Da weiß ich gar nicht wo ich anfangen soll. Am Anfang muss ich sagen war die Corona-Krise für mich sehr weit weg und erst bei internationalen Reisen im Jänner ist mir das immer stärker bewusstgeworden. Das es Europa so direkt treffen wird, damit habe ich gar nicht gerecht. Jetzt gibt es natürlich direkte ganz persönliche Auswirkungen neben den gültigen Alltagsbeschränkungen, wie z.B. dass ich meine Großeltern häufiger anrufe als vorher. Interessanterweise machen die sich deutlich weniger Sorgen als ich… da weiß ich noch nicht so ganz was ich davon halten soll. Oder natürlich so Einschränkungen, wie dass ich meine geplante 30er Feier absagen musste oder man plötzlich erfährt, dass die Eltern einer Freundin an
COVID-19 erkrankt sind (inzwischen sind sie wieder gesundet).

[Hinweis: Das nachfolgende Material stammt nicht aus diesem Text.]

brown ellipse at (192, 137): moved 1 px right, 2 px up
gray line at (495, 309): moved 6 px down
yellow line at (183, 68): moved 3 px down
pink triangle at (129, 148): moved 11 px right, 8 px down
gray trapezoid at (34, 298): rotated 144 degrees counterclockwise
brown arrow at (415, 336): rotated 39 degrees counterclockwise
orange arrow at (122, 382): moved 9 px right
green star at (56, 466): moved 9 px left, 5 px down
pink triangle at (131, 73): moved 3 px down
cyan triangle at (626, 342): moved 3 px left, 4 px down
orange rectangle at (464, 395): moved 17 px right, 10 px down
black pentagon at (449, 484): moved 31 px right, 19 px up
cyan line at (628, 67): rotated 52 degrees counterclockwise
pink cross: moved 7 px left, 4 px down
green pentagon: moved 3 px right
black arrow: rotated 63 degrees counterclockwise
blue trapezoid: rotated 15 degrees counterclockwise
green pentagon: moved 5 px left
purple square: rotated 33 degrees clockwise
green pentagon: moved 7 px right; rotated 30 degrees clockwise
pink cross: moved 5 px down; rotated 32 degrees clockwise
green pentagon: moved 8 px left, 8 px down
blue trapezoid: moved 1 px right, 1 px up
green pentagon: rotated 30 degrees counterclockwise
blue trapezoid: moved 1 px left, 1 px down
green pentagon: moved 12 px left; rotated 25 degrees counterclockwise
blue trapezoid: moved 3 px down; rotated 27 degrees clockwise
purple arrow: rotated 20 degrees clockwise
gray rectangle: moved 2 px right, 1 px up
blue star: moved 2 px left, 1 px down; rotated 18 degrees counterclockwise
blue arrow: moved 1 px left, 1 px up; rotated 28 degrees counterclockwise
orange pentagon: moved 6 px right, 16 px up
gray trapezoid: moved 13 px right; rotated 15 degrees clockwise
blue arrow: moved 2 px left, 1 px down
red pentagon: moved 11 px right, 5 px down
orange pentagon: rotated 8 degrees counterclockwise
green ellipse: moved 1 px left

Neben diesen konkreten Auswirkungen und Einschränkungen hat die Krise noch eine unfassbare gesellschaftliche Bedeutung. Und so komisch es vielleicht klingt, aber das überträgt sich schon auch auf mich persönlich. Das führt dann dazu, dass ich eine Nacht kaum schlafen konnte vor lauter Sorgen um alles und jeden und einem diffusen Unwohlseins Gefühl. Oder aber dieses ständig vor Live Tickern sitzen und an nichts Anderes mehr denken können. Dazu kommen all die moralischen Dilemmata in die man ständig versetzt wird: Ist es eigentlich okay, jetzt bei Willhaben etwas zu kaufen? Ist es okay, wenn ich Freunde zum gemeinsamen Radeln treffe (eh mit Abstand)? Dazu kommt noch bei jedem eigenen kleinen Hustenreiz der Gedanke: „Oho, habe ich jetzt Corona?“
Insgesamt kann ich das für mich noch nicht wirklich einordnen. Es fühlt sich alles an wie in einem schrägen Traum. Nur wacht man nie auf. Also obwohl ich jetzt viel gesagt habe, kann ich die Frage glaube nicht beantworten. Ich bin noch gänzlich unentschlossen was diese Krise für mich persönlich bedeutet.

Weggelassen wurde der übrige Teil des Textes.